**Vorliegender Textauszug:**

= = = = = = =

Logo des Petersburger Dialogs (Foto: DW)
Der Petersburger Dialog findet zum 12. Mal statt

Wird das diesjährige Forum vor dem Hintergrund der Verstimmungen für Sie das bisher schwierigste sein?

Ob es das schwierigste ist, werde ich nach dem Dialog wissen. (…) Ich habe das Gefühl, dass wir mit unseren russischen Gesprächspartnern inzwischen ein so offenes und ehrliches Verhältnis haben, dass man mit ihnen auch schwierige und komplizierte Dingen besprechen kann. Insofern sehe ich dem ganz gelassen entgegen. Dieses Papier [Resolution, Anm. d. Red.] des Bundestags ermahnt die Regierung, auch uns aufzufordern, den Dialog offener zu gestalten. Das verstehe ich nicht ganz, wenn man sich die Themen ansieht, die wir dieses Jahr besprechen wollen: Die NGO-Gesetzgebung, Fragen der Rechtsstaatlichkeit, den Umgang des Bürgers mit dem Staat. (…) Ein Thema lautet "Wutbürger - neue Formen der Bürgerbeteiligung Stuttgart-21/Moskau 2012". Wir packen den Stier bei den Hörnern.

= = = = = = =

**Zu bearbeitendes Material:**
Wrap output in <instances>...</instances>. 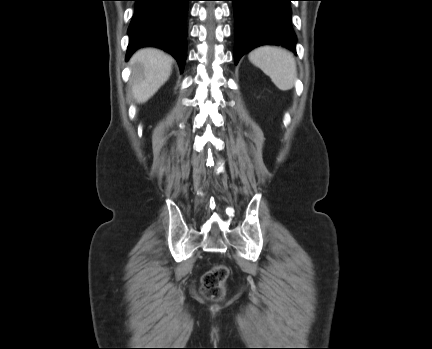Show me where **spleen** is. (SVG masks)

= = = = = = =

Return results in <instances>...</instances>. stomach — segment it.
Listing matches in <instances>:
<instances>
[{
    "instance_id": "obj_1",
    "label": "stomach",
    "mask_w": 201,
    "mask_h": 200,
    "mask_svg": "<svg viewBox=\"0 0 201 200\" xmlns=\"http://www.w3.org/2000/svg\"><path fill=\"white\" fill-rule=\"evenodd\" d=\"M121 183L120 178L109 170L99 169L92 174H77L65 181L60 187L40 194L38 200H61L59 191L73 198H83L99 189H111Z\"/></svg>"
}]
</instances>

= = = = = = =

**Aufgabe A:** Erkläre in ein bis drei Sätzen anhand des Textauszugs, warum die antwortende Person dem diesjährigen Forum ganz gelassen entgegensieht.
**Aufgabe B:** Zieh aus den Einträgen jede Zeile heraus, die das Wort „stomach“ enthält.

**Antwort A:** Die antwortende Person hat das Gefühl, dass man mit den russischen Gesprächspartnern inzwischen ein so offenes und ehrliches Verhältnis hat, dass sich mit ihnen auch schwierige und komplizierte Dinge besprechen lassen. Insofern sieht sie dem Forum gelassen entgegen.

**Antwort B:**
Return results in <instances>...</instances>. stomach — segment it.
    "label": "stomach",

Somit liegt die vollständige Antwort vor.